Purpose: Bevacizumab is a monoclonal IgG antibody that binds and inhibits all vascular endothelial growth factor isoforms. The aim of this study was to assess the anti-inflammatory efficacy of Bevacizumab in an experimental uveitis model upon a subcutaneous injection of lipopolysaccharide into Lewis rats, a valuable model for ocular acute inflammatory processes.

Methods: The integrity of the blood-aqueous barrier was evaluated 24 h after endotoxin-induced uveitis (EIU) by valuing two parameters: cell count and protein concentration in aqueous humors. Enzyme-linked immunosorbent assays of the aqueous humor samples were achieved to measure the levels of the diverse chemokine and cytokine proteins. The histopathology of the ocular was also considered.
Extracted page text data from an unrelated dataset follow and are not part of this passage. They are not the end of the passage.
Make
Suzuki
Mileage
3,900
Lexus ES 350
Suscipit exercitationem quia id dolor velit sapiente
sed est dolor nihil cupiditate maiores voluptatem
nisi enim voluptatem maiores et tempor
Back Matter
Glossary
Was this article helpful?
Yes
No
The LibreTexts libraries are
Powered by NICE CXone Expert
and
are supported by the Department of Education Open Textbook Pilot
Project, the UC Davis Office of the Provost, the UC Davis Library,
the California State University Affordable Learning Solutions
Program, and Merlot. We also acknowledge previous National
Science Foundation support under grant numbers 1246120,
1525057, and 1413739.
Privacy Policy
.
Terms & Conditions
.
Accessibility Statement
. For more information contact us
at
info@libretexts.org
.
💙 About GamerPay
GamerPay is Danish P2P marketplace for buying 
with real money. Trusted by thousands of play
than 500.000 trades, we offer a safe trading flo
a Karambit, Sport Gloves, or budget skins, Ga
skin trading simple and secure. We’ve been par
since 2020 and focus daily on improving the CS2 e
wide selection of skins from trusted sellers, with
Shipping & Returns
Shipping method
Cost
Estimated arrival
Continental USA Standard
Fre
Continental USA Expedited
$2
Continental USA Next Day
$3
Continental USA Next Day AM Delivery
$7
Results: The inflammation observed in the anterior chamber of the eyes when Bevacizumab was administered with endotoxin was largely prevented since the aqueous humor cell infiltration substantially lowered concomitantly with a significant reduction in the uveal and vitreous histopathological grading. Th1 lymphocytes-related cytokine, Interleukin-2 values was also significantly reduced (Endotoxin group: 791,6 ± 250,9 pg/ml; Bevacizumab treated group: 303,7 ± 59,7 pg/ml; p ≤ 0.05), while protective IL-6 (Endotoxin group: 1285,0 ± 396,5 pg/ml; Bevacizumab treated group: 5205,8 ± 1412,0 pg/ml; p ≤ 0.05) and IL-10 (Endotoxin group: 208,0 ± 84,5 pg/ml; Bevacizumab treated group: 348,1 ± 160,0 pg/ml; p ≤ 0.05) cytokines values were increased. Concurrently, some related M1 macrophages chemokines displayed relevant increases, including GRO/KC (Endotoxin group: 3180,3 ± 1134,5 pg/ml; Bevacizumab treated group: 11911,1 ± 2063,7 pg/ml; p ≤ 0.05) a chemokine that could play any kind of protective role too.
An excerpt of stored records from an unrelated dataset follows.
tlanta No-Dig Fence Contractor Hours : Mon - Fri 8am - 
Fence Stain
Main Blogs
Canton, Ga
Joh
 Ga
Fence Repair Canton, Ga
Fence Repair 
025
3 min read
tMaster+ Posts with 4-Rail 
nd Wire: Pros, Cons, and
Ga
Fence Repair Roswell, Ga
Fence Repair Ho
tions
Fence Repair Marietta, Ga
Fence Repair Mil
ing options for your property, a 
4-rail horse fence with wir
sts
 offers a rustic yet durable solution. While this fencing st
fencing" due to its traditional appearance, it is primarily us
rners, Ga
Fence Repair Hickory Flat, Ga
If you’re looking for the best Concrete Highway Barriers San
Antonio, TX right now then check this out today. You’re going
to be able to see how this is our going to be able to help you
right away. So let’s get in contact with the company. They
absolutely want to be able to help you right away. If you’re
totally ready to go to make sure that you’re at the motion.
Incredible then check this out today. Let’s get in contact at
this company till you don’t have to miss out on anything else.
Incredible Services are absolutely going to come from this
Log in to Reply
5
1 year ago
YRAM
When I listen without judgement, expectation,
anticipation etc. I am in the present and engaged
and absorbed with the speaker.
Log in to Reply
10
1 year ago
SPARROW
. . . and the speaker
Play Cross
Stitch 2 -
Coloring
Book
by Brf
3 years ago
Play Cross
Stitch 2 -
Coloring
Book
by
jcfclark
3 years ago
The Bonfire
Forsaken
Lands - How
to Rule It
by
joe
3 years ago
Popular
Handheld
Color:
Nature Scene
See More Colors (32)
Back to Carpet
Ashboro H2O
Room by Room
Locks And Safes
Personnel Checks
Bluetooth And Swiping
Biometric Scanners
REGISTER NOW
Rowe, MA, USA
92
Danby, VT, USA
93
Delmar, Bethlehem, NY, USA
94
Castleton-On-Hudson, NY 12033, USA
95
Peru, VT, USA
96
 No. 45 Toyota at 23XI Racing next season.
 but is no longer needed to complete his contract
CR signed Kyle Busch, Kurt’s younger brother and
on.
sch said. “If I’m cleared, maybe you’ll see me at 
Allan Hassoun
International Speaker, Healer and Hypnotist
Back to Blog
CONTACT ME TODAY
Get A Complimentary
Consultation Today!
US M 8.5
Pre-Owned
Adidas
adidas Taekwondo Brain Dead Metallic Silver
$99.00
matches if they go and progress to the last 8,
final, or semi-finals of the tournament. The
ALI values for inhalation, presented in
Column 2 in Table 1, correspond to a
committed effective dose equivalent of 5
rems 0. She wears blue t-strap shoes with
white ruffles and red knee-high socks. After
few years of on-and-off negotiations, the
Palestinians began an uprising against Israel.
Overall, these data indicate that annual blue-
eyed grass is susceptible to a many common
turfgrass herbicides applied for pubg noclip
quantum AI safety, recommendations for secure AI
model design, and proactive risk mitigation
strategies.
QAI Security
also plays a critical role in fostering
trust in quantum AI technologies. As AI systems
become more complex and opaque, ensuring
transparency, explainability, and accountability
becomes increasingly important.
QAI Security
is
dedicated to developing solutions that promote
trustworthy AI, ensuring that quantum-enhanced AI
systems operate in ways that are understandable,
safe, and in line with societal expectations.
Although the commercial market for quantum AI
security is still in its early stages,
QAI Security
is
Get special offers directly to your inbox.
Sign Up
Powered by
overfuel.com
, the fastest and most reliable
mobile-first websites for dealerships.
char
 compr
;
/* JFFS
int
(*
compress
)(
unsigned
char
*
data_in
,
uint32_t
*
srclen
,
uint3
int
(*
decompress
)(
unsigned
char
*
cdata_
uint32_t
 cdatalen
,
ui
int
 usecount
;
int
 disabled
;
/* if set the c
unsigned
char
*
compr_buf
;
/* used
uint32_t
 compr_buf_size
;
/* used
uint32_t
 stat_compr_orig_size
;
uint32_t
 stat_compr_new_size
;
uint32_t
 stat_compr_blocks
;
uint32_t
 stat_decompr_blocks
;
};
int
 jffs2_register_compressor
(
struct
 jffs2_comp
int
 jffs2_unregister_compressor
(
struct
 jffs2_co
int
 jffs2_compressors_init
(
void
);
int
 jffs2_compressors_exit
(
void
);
Conclusions: At 24 h post-administration, Bevacizumab treatment in EIU significantly prevented the inflammation observed in the anterior chamber of the eyes since a substantial reduction was observed in cellular infiltration, concomitant with significant reduction noted in the uveal and vitreous histopathological grading. Bevacizumab treatment also reduced Th1 lymphocytes-related cytokine Interleukin-2 by around 60-70% and increased protective IL-6 and IL-10 cytokines.